→ **WHAT YOU NEED TO DO**
#1 In the film article, who edited Puthiya Aatchi?
#2 Extend the film article past its final sentence.

- Directed by: Velu Prabhakaran
- Written by: Velu Prabhakaran Gajendra Kumar (dialogues)
- Produced by: R. Premavathi
- Starring: Anandaraj Sarath Babu Radhika
- Cinematography: Velu Prabhakaran
- Edited by: K. Srinivasa Rao
- Music by: Songs: Premi – Sreeni, Manachanallur Giridharan Film score: Shyam
- Production company: Jayadevi Films
- Release date: 3 March 1995;
- Running time: 110 minutes
- Country: India
- Language: Tamil

= Puthiya Aatchi =

Puthiya Aatchi is a 1995 Indian Tamil-language vigilante action film directed by Velu Prabhakaran. The film stars Anandaraj, Radhika and Sarath Babu. It was released on 3 March 1995.

== Plot ==
Marappan (Anandaraj) is the rebel leader of 'Puratchi Padai'. The rebel group only kills corrupted politicians who spoil the poor's lives. A corrupted politician, Valluvadasan (Radha Ravi), misuses their name and he perpetrates murders of innocent people under their name.

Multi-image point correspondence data
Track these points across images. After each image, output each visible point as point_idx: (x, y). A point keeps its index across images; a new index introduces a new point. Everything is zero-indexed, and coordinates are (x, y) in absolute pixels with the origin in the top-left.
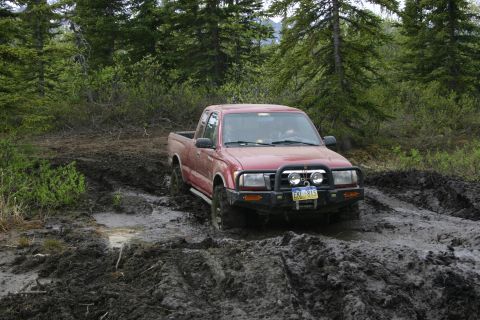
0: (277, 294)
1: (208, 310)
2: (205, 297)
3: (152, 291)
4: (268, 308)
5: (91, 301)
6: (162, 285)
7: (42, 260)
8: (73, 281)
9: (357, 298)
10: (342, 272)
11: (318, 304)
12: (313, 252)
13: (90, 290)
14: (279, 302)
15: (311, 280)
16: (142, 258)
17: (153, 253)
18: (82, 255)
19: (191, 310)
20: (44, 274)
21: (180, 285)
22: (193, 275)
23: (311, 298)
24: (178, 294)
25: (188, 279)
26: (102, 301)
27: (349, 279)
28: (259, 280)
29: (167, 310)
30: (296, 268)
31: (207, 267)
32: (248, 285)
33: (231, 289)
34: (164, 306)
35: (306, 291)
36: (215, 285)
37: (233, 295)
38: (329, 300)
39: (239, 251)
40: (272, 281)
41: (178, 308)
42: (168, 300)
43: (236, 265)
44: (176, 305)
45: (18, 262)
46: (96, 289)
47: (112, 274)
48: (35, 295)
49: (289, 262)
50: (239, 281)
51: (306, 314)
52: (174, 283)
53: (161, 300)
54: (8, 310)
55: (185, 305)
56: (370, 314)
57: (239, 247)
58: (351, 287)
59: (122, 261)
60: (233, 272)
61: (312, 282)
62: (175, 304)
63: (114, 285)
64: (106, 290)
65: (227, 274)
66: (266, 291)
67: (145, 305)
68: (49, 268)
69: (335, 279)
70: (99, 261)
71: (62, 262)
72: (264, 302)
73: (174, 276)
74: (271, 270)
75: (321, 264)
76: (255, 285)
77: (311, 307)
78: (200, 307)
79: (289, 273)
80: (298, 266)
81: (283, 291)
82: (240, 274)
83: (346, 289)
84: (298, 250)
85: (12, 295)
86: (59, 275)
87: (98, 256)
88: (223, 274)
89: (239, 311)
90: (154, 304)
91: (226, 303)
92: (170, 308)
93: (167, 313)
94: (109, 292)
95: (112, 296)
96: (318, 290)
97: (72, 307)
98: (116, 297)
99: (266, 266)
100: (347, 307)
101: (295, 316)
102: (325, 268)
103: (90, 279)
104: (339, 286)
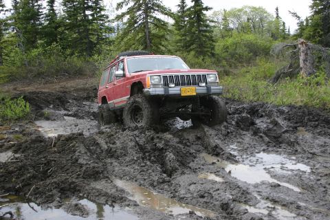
0: (134, 154)
1: (101, 164)
2: (98, 158)
3: (72, 157)
4: (130, 162)
5: (43, 164)
6: (77, 154)
7: (14, 145)
8: (31, 154)
9: (171, 154)
10: (163, 142)
11: (152, 158)
12: (148, 133)
13: (41, 158)
14: (135, 158)
15: (149, 147)
16: (66, 143)
17: (70, 138)
18: (34, 141)
19: (92, 165)
20: (16, 152)
21: (86, 153)
22: (91, 148)
23: (149, 155)
24: (85, 158)
25: (89, 150)
26: (48, 163)
27: (167, 145)
28: (124, 148)
30: (141, 141)
31: (98, 144)
32: (119, 152)
33: (111, 153)
34: (79, 164)
35: (146, 152)
36: (103, 152)
37: (112, 157)
38: (158, 156)
39: (113, 135)
41: (87, 164)
42: (81, 161)
43: (112, 142)
46: (44, 157)
47: (50, 150)
48: (14, 162)
49: (137, 139)
50: (114, 150)
51: (148, 163)
52: (83, 152)
53: (77, 161)
54: (2, 170)
55: (89, 163)
56: (178, 161)
57: (112, 133)
58: (168, 149)
59: (55, 143)
60: (111, 146)
62: (85, 162)
63: (53, 155)
64: (50, 157)
65: (108, 147)
66: (128, 153)
67: (70, 164)
68: (17, 149)
69: (160, 145)
70: (43, 144)
71: (24, 145)
72: (128, 159)
73: (82, 149)
74: (129, 143)
75: (152, 139)
76: (122, 151)
77: (149, 160)
78: (97, 163)
79: (138, 145)
81: (136, 153)
82: (114, 146)
83: (166, 150)
84: (141, 133)
85: (2, 163)
86: (23, 152)
87: (41, 141)
88: (106, 147)
89: (116, 164)
90: (74, 163)
91: (109, 160)
92: (82, 164)
93: (81, 167)
94: (51, 159)
95: (53, 160)
96: (152, 151)
97: (34, 167)
98: (55, 161)
99: (127, 141)
100: (167, 159)
101: (143, 164)
102: (155, 141)
103: (39, 153)
104: (162, 149)
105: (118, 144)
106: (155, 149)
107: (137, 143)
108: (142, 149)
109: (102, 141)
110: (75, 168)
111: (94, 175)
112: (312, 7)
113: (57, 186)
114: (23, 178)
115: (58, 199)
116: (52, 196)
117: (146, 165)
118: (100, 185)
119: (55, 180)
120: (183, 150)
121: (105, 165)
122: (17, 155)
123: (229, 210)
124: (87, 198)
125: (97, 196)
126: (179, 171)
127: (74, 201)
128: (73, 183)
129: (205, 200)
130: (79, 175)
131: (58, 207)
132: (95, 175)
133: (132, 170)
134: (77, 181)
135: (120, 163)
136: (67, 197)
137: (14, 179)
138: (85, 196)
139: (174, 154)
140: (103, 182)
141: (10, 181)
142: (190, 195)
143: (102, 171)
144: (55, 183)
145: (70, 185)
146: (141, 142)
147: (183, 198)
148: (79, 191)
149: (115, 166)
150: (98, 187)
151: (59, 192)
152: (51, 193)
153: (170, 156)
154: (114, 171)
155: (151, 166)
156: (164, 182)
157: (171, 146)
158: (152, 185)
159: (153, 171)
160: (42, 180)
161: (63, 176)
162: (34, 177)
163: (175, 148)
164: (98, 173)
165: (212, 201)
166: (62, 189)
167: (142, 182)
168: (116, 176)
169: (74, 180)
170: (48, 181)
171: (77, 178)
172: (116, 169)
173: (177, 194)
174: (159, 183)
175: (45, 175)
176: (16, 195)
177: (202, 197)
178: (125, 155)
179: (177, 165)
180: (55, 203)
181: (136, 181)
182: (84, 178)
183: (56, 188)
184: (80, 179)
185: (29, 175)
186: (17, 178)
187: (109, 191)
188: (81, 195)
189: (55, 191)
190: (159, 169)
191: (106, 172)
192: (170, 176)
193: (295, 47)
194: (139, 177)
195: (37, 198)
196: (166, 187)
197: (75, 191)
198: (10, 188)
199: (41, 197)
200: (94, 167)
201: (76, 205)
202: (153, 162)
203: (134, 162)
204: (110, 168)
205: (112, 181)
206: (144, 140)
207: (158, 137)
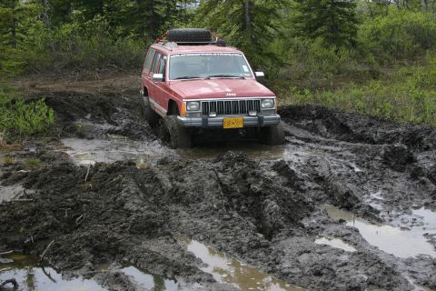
0: (213, 200)
1: (160, 213)
2: (156, 202)
3: (115, 199)
4: (206, 210)
5: (69, 207)
6: (123, 194)
7: (26, 175)
8: (52, 191)
10: (261, 182)
11: (243, 207)
12: (238, 167)
13: (67, 198)
14: (215, 206)
15: (238, 189)
16: (107, 175)
17: (114, 169)
18: (57, 171)
19: (147, 213)
20: (27, 186)
21: (138, 194)
22: (147, 186)
23: (238, 203)
24: (136, 201)
25: (143, 189)
26: (77, 207)
27: (268, 188)
28: (199, 189)
29: (129, 213)
30: (226, 180)
31: (157, 180)
32: (190, 193)
33: (177, 196)
34: (126, 210)
35: (234, 197)
36: (164, 194)
37: (178, 201)
38: (252, 204)
39: (181, 167)
40: (208, 190)
41: (136, 212)
42: (129, 205)
43: (179, 178)
44: (135, 209)
45: (6, 176)
46: (72, 197)
47: (82, 185)
49: (220, 175)
50: (182, 191)
51: (235, 215)
52: (133, 192)
53: (123, 205)
54: (4, 214)
55: (142, 209)
56: (283, 214)
57: (181, 164)
58: (269, 194)
59: (90, 176)
60: (178, 184)
61: (238, 191)
63: (85, 194)
64: (81, 197)
65: (173, 185)
66: (204, 197)
67: (111, 209)
68: (31, 181)
69: (256, 187)
70: (71, 175)
71: (41, 176)
72: (203, 206)
73: (132, 187)
74: (207, 181)
76: (195, 193)
77: (238, 210)
78: (154, 210)
79: (221, 183)
80: (227, 178)
81: (217, 198)
82: (184, 185)
83: (265, 195)
84: (227, 166)
85: (6, 202)
86: (39, 187)
87: (69, 172)
88: (170, 185)
89: (184, 213)
90: (118, 208)
91: (173, 207)
92: (130, 211)
93: (129, 215)
94: (82, 200)
95: (85, 203)
96: (243, 196)
97: (54, 212)
98: (88, 203)
99: (204, 179)
100: (266, 209)
101: (227, 216)
102: (248, 180)
103: (65, 190)
104: (260, 193)
105: (189, 181)
106: (248, 192)
107: (219, 181)
108: (226, 191)
109: (164, 177)
110: (118, 216)
111: (147, 228)
113: (89, 243)
114: (37, 227)
115: (89, 264)
116: (80, 258)
117: (232, 218)
118: (156, 246)
119: (87, 234)
120: (293, 196)
121: (167, 214)
122: (30, 192)
124: (135, 265)
125: (151, 262)
126: (285, 231)
127: (114, 268)
128: (114, 239)
129: (322, 279)
130: (124, 228)
131: (89, 276)
132: (150, 229)
133: (209, 225)
134: (121, 237)
135: (191, 212)
136: (104, 262)
137: (22, 229)
138: (132, 261)
139: (278, 203)
140: (162, 241)
141: (16, 232)
142: (299, 271)
143: (162, 224)
144: (86, 237)
145: (109, 243)
146: (226, 182)
147: (287, 274)
148: (123, 253)
149: (184, 217)
150: (153, 249)
151: (91, 253)
152: (78, 254)
153: (272, 205)
154: (180, 224)
155: (240, 220)
156: (258, 246)
157: (275, 189)
158: (239, 250)
159: (242, 229)
160: (66, 233)
161: (100, 228)
162: (54, 227)
163: (280, 193)
164: (154, 226)
165: (333, 282)
166: (95, 249)
167: (223, 245)
168: (182, 233)
169: (116, 235)
170: (75, 235)
171: (121, 232)
172: (184, 221)
173: (278, 267)
174: (251, 248)
175: (71, 225)
176: (24, 253)
177: (319, 274)
178: (199, 200)
179: (281, 220)
180: (84, 270)
181: (214, 242)
182: (131, 233)
183: (87, 246)
184: (126, 235)
185: (45, 224)
186: (27, 227)
187: (169, 256)
188: (126, 259)
189: (84, 252)
190: (251, 224)
191: (167, 226)
192: (269, 237)
194: (219, 235)
195: (56, 261)
196: (261, 254)
197: (118, 252)
198: (16, 242)
199: (63, 259)
200: (148, 217)
201: (117, 275)
202: (243, 214)
203: (213, 211)
204: (173, 219)
205: (175, 241)
206: (230, 177)
207: (253, 174)
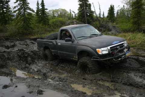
105: (11, 55)
107: (18, 55)
108: (20, 57)
111: (1, 66)
112: (78, 10)
117: (21, 62)
120: (34, 56)
121: (6, 63)
123: (46, 76)
125: (2, 74)
126: (32, 64)
133: (16, 64)
135: (12, 62)
139: (31, 58)
140: (5, 69)
146: (20, 55)
147: (31, 73)
149: (10, 63)
150: (3, 71)
153: (29, 59)
156: (26, 67)
158: (22, 69)
159: (23, 64)
163: (31, 56)
164: (3, 66)
167: (19, 68)
168: (10, 67)
173: (30, 71)
174: (24, 68)
178: (14, 59)
179: (31, 62)
187: (6, 72)
190: (25, 63)
191: (6, 65)
192: (29, 65)
193: (73, 22)
194: (18, 66)
196: (27, 69)
200: (2, 64)
202: (23, 61)
203: (17, 61)
204: (8, 64)
205: (8, 68)
206: (21, 54)
207: (25, 53)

→ **ANSWERS BY TASK**
#1 K. Srinivasa Rao

#2
Vivekanandan (Sarath Babu), an IPS officer, lives happily with his wife (Radhika) and his son. Vivekanandan is charged to arrest the members of 'Puratchi Padai'.

== Soundtrack ==
The songs were composed Premi–Sreeni and Manachanallur Giridharan, and the score by Shyam. The lyrics were written by Vairamuthu.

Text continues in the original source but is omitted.